Consegne –
1 – Riassumi in due frasi il brano sul price cap.
2 – Nel brano sul price cap, a quanto ammonta l'inflazione nell'eurozona secondo il dato di settembre?
3 – Trasforma in un elenco puntato più breve il paragrafo del brano sul price cap che comincia con "Le premesse per un fallimento", mantenendone i fatti principali.

Portogallo, Spagna e Francia costruiscono la loro pipeline. L’Italia gioca col price cap

Le premesse per un fallimento c’erano tutte. E altisonanti. Perché il price cap temporaneo e dinamico ricordava fin da principio, oltre al tarapia tapioco del Conte Mascetti, l’inflazione simmetrica lanciata da Christine Lagarde nel board emergenziale del luglio 2021. In quest’ultimo caso, la ratio era quella di ritenere non soddisfacente alcuno scostamento al rialzo ma anche al ribasso delle dinamiche dei prezzi dal target obiettivo del 2%. Tradotto, continuare a comprare comunque. Risultato? Il dato di settembre ci ha regalato un’inflazione nell’eurozona al 9,9%, Un capolavoro.

Voci degli elementi riquadrati
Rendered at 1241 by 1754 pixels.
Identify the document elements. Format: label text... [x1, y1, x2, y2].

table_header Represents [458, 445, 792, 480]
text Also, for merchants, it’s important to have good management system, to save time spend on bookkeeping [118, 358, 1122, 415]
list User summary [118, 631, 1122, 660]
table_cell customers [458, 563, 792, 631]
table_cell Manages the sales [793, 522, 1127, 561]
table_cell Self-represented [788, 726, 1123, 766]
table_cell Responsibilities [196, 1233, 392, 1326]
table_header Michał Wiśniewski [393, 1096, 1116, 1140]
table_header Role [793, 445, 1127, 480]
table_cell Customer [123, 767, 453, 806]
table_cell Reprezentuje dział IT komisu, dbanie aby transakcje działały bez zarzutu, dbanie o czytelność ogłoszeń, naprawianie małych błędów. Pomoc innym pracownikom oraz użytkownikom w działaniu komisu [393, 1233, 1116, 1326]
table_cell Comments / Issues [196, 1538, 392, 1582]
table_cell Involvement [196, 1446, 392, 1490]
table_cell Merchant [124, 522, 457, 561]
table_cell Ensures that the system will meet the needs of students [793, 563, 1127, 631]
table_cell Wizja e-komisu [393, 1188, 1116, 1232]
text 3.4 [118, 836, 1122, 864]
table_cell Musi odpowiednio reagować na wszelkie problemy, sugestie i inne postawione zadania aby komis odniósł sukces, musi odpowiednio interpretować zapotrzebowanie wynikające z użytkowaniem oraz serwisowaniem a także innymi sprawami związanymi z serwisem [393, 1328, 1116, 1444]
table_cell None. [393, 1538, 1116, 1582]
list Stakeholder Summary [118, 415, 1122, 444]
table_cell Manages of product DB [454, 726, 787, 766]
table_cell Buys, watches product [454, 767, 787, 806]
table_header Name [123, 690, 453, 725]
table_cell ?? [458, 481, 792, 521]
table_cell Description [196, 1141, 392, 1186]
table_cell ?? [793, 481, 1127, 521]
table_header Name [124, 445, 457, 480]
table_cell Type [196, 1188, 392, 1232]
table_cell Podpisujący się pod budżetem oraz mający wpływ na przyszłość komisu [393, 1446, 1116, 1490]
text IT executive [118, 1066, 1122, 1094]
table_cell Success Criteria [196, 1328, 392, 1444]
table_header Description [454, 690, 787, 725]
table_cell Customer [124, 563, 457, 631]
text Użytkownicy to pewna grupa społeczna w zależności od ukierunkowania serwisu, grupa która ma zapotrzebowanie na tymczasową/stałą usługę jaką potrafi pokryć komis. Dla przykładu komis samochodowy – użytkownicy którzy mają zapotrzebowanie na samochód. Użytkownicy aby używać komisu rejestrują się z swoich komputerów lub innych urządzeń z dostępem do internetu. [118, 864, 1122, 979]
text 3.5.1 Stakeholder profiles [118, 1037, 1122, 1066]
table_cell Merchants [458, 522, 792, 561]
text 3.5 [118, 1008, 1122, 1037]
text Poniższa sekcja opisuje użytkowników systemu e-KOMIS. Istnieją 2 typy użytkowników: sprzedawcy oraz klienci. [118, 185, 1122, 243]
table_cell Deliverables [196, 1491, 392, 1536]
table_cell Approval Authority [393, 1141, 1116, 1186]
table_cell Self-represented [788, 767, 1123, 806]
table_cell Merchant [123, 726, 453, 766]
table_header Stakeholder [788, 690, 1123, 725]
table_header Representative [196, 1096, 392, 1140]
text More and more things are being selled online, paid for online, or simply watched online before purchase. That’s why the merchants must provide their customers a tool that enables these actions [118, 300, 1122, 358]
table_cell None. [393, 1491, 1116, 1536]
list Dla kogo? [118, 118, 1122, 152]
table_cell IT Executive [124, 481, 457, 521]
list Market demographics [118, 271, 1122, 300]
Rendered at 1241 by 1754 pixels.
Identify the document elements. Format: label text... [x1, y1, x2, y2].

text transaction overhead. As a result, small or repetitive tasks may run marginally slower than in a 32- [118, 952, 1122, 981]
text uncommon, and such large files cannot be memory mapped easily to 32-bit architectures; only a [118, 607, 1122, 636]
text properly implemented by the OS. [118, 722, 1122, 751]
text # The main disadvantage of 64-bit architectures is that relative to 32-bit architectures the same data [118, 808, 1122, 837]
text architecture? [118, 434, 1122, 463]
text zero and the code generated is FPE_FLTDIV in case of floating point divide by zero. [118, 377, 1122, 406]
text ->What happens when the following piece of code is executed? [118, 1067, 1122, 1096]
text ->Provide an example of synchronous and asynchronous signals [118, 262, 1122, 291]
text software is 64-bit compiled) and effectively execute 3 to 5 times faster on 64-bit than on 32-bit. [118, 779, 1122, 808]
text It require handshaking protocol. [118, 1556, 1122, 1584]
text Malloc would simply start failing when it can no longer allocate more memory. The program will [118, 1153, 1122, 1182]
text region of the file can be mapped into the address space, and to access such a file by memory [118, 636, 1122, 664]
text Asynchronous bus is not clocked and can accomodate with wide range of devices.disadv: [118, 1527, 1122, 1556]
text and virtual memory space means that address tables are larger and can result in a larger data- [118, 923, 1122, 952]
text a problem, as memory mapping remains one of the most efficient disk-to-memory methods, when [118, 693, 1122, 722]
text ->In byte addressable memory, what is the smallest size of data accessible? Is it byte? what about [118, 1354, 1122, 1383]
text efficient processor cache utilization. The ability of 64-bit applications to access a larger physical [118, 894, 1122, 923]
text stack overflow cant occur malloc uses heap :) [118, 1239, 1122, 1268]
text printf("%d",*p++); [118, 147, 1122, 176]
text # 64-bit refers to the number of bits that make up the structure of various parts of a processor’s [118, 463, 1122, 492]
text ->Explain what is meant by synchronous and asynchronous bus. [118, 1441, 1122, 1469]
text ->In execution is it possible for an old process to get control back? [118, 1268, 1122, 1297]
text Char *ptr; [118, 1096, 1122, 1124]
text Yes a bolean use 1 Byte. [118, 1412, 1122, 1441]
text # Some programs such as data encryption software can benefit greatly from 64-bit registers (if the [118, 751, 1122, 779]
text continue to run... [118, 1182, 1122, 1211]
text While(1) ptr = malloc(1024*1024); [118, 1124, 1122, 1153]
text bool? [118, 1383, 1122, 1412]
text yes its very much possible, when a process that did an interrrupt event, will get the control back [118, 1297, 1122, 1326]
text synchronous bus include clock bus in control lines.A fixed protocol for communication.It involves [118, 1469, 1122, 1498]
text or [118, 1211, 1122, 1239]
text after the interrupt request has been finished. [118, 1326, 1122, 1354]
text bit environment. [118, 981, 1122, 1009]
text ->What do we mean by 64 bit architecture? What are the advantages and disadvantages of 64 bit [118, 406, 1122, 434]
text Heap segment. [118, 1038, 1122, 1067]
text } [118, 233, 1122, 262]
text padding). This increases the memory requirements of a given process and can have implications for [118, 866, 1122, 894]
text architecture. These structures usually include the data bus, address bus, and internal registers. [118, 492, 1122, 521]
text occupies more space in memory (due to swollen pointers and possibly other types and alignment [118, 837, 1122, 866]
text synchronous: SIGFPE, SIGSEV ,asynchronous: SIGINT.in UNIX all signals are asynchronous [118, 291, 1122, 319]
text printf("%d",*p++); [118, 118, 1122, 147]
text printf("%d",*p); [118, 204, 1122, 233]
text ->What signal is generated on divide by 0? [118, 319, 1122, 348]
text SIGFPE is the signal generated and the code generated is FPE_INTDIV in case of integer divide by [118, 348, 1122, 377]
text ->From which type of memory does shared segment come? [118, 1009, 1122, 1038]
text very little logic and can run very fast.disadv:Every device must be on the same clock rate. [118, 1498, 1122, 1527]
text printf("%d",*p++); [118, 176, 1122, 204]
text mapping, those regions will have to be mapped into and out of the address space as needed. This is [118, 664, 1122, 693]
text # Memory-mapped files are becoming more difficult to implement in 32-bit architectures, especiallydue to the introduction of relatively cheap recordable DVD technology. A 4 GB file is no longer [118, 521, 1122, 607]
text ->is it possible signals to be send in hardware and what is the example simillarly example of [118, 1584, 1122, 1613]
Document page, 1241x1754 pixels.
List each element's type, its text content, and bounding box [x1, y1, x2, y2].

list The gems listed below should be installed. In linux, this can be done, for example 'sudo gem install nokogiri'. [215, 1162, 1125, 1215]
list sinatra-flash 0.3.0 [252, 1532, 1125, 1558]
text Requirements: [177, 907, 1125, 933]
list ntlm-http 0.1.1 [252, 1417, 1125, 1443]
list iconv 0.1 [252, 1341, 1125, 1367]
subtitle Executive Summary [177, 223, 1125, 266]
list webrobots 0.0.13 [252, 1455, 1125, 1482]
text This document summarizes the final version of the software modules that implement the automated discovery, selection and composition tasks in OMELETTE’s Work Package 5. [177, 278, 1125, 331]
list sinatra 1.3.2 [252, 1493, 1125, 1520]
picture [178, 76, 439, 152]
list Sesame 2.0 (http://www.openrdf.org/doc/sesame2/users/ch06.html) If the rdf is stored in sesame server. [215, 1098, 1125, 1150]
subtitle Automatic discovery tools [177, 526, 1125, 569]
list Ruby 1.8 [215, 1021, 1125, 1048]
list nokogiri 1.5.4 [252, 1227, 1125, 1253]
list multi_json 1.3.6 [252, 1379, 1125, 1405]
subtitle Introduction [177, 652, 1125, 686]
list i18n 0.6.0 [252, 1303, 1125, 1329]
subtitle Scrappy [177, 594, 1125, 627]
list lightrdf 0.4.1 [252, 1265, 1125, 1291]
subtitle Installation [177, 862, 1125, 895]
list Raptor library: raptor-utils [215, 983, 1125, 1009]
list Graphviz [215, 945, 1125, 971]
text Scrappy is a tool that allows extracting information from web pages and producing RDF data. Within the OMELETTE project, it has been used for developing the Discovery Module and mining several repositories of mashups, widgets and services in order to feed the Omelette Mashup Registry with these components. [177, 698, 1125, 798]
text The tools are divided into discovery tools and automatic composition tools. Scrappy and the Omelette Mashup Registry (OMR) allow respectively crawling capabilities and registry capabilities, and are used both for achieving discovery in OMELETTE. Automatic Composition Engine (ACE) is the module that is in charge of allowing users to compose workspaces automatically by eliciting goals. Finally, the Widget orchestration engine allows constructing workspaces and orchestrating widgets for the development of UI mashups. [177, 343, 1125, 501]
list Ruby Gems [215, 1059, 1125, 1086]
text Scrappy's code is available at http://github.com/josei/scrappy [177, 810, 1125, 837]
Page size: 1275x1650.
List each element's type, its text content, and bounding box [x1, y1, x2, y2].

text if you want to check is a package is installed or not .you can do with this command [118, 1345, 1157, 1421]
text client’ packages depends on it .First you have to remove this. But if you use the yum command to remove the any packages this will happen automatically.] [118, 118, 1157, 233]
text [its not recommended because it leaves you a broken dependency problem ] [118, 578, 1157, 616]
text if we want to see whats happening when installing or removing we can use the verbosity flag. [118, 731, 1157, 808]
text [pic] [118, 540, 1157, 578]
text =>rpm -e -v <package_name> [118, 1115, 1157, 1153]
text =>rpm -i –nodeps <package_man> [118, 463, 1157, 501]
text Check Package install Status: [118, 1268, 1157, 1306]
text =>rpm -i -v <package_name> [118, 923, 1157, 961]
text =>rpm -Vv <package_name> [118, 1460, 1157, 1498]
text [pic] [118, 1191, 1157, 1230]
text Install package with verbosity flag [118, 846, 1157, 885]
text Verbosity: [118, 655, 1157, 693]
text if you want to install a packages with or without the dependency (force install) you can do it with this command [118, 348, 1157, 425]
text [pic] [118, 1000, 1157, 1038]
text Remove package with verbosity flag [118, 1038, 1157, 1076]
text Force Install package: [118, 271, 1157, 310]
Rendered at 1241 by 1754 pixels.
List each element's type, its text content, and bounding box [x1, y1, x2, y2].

Soluzioni –
1 – Secondo il brano, il price cap temporaneo e dinamico aveva fin dall'inizio tutte le premesse per un fallimento, perché ricordava l'inflazione simmetrica lanciata da Christine Lagarde nel luglio 2021, che riteneva insoddisfacente ogni scostamento dei prezzi dal target del 2%, al rialzo come al ribasso. Il risultato citato è il dato di settembre, con un'inflazione nell'eurozona al 9,9%.

2 – Al 9,9%.

3 –
- Le premesse per un fallimento c'erano tutte.
- Il price cap temporaneo e dinamico ricordava l'inflazione simmetrica lanciata da Christine Lagarde nel board emergenziale del luglio 2021.
- Quella logica riteneva insoddisfacente ogni scostamento dei prezzi dal target del 2%, sia al rialzo sia al ribasso, cioè continuare a comprare comunque.
- Risultato: a settembre l'inflazione nell'eurozona è arrivata al 9,9%.